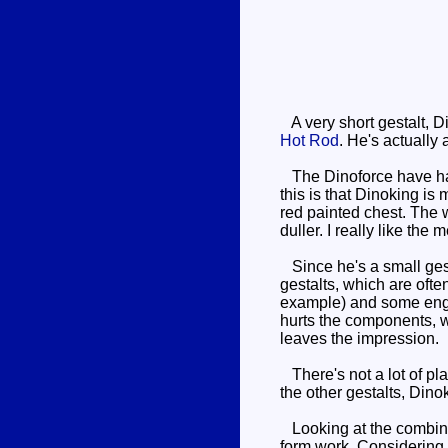
A very short gestalt, 
Hot Rod
. He's actually 
The Dinoforce have have
this is that Dinoking is
red painted chest. The w
duller. I really like the
Since he's a small gestal
gestalts, which are ofte
example) and some engine
hurts the components, whe
leaves the impression.
There's not a lot of pla
the other gestalts, Dino
Looking at the combined
form work. Considering 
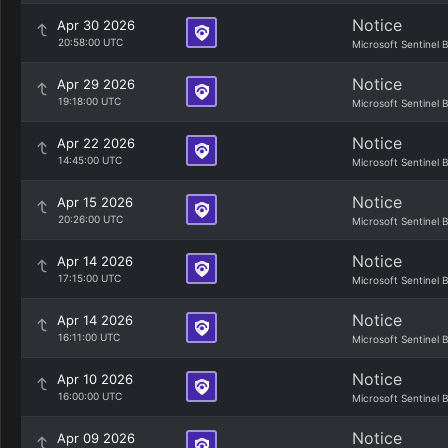
Notice
Apr 30 2026
20:58:00 UTC
Microsoft Sentinel 
Notice
Apr 29 2026
19:18:00 UTC
Microsoft Sentinel 
Notice
Apr 22 2026
14:45:00 UTC
Microsoft Sentinel 
Notice
Apr 15 2026
20:26:00 UTC
Microsoft Sentinel 
Notice
Apr 14 2026
17:15:00 UTC
Microsoft Sentinel 
Notice
Apr 14 2026
16:11:00 UTC
Microsoft Sentinel 
Notice
Apr 10 2026
16:00:00 UTC
Microsoft Sentinel 
Notice
Apr 09 2026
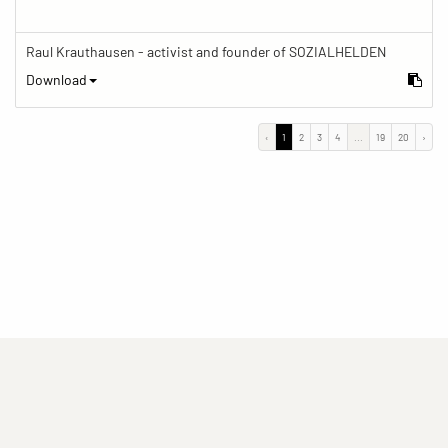
Raul Krauthausen - activist and founder of SOZIALHELDEN
Download
‹
1
2
3
4
...
19
20
›
(current)
(current)
(current)
Imprint
Privacy statement
Contact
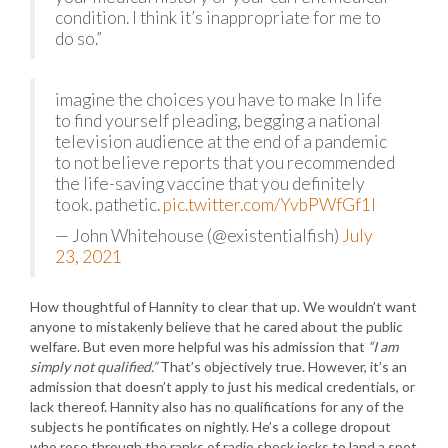
condition. I think it’s inappropriate for me to
do so.”
imagine the choices you have to make In life
to find yourself pleading, begging a national
television audience at the end of a pandemic
to not believe reports that you recommended
the life-saving vaccine that you definitely
took. pathetic.
pic.twitter.com/YvbPWfGf1I
— John Whitehouse (@existentialfish)
July
23, 2021
How thoughtful of Hannity to clear that up. We wouldn’t want
anyone to mistakenly believe that he cared about the public
welfare. But even more helpful was his admission that
“I am
simply not qualified.”
That’s objectively true. However, it’s an
admission that doesn’t apply to just his medical credentials, or
lack thereof. Hannity also has no qualifications for any of the
subjects he pontificates on nightly. He’s a college dropout
who rose through the ranks of radio shock jocks to land a spot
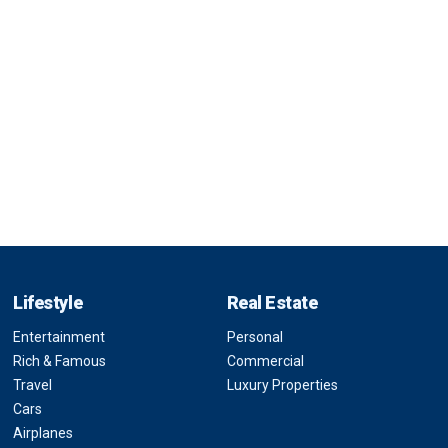
Lifestyle
Real Estate
Entertainment
Personal
Rich & Famous
Commercial
Travel
Luxury Properties
Cars
Airplanes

= = = = = = =

◆ PROBLEM TO SOLVE ◆
Write out every line of text from all the rows above without changing a single character, and leave the pictures out.

◆ EXERCISE OUTPUT ◆
A very short gestalt, 
Hot Rod
. He's actually 
The Dinoforce have have
this is that Dinoking is
red painted chest. The w
duller. I really like the
Since he's a small gestal
gestalts, which are ofte
example) and some engine
hurts the components, whe
leaves the impression.
There's not a lot of pla
the other gestalts, Dino
Looking at the combined
form work. Considering 
Notice
Apr 30 2026
20:58:00 UTC
Microsoft Sentinel 
Notice
Apr 29 2026
19:18:00 UTC
Microsoft Sentinel 
Notice
Apr 22 2026
14:45:00 UTC
Microsoft Sentinel 
Notice
Apr 15 2026
20:26:00 UTC
Microsoft Sentinel 
Notice
Apr 14 2026
17:15:00 UTC
Microsoft Sentinel 
Notice
Apr 14 2026
16:11:00 UTC
Microsoft Sentinel 
Notice
Apr 10 2026
16:00:00 UTC
Microsoft Sentinel 
Notice
Apr 09 2026
Raul Krauthausen - activist and founder of SOZIALHELDEN
Download
‹
1
2
3
4
...
19
20
›
(current)
(current)
(current)
Imprint
Privacy statement
Contact
condition. I think it’s inappropriate for me to
do so.”
imagine the choices you have to make In life
to find yourself pleading, begging a national
television audience at the end of a pandemic
to not believe reports that you recommended
the life-saving vaccine that you definitely
took. pathetic.
pic.twitter.com/YvbPWfGf1I
— John Whitehouse (@existentialfish)
July
23, 2021
How thoughtful of Hannity to clear that up. We wouldn’t want
anyone to mistakenly believe that he cared about the public
welfare. But even more helpful was his admission that
“I am
simply not qualified.”
That’s objectively true. However, it’s an
admission that doesn’t apply to just his medical credentials, or
lack thereof. Hannity also has no qualifications for any of the
subjects he pontificates on nightly. He’s a college dropout
who rose through the ranks of radio shock jocks to land a spot
Lifestyle
Real Estate
Entertainment
Personal
Rich & Famous
Commercial
Travel
Luxury Properties
Cars
Airplanes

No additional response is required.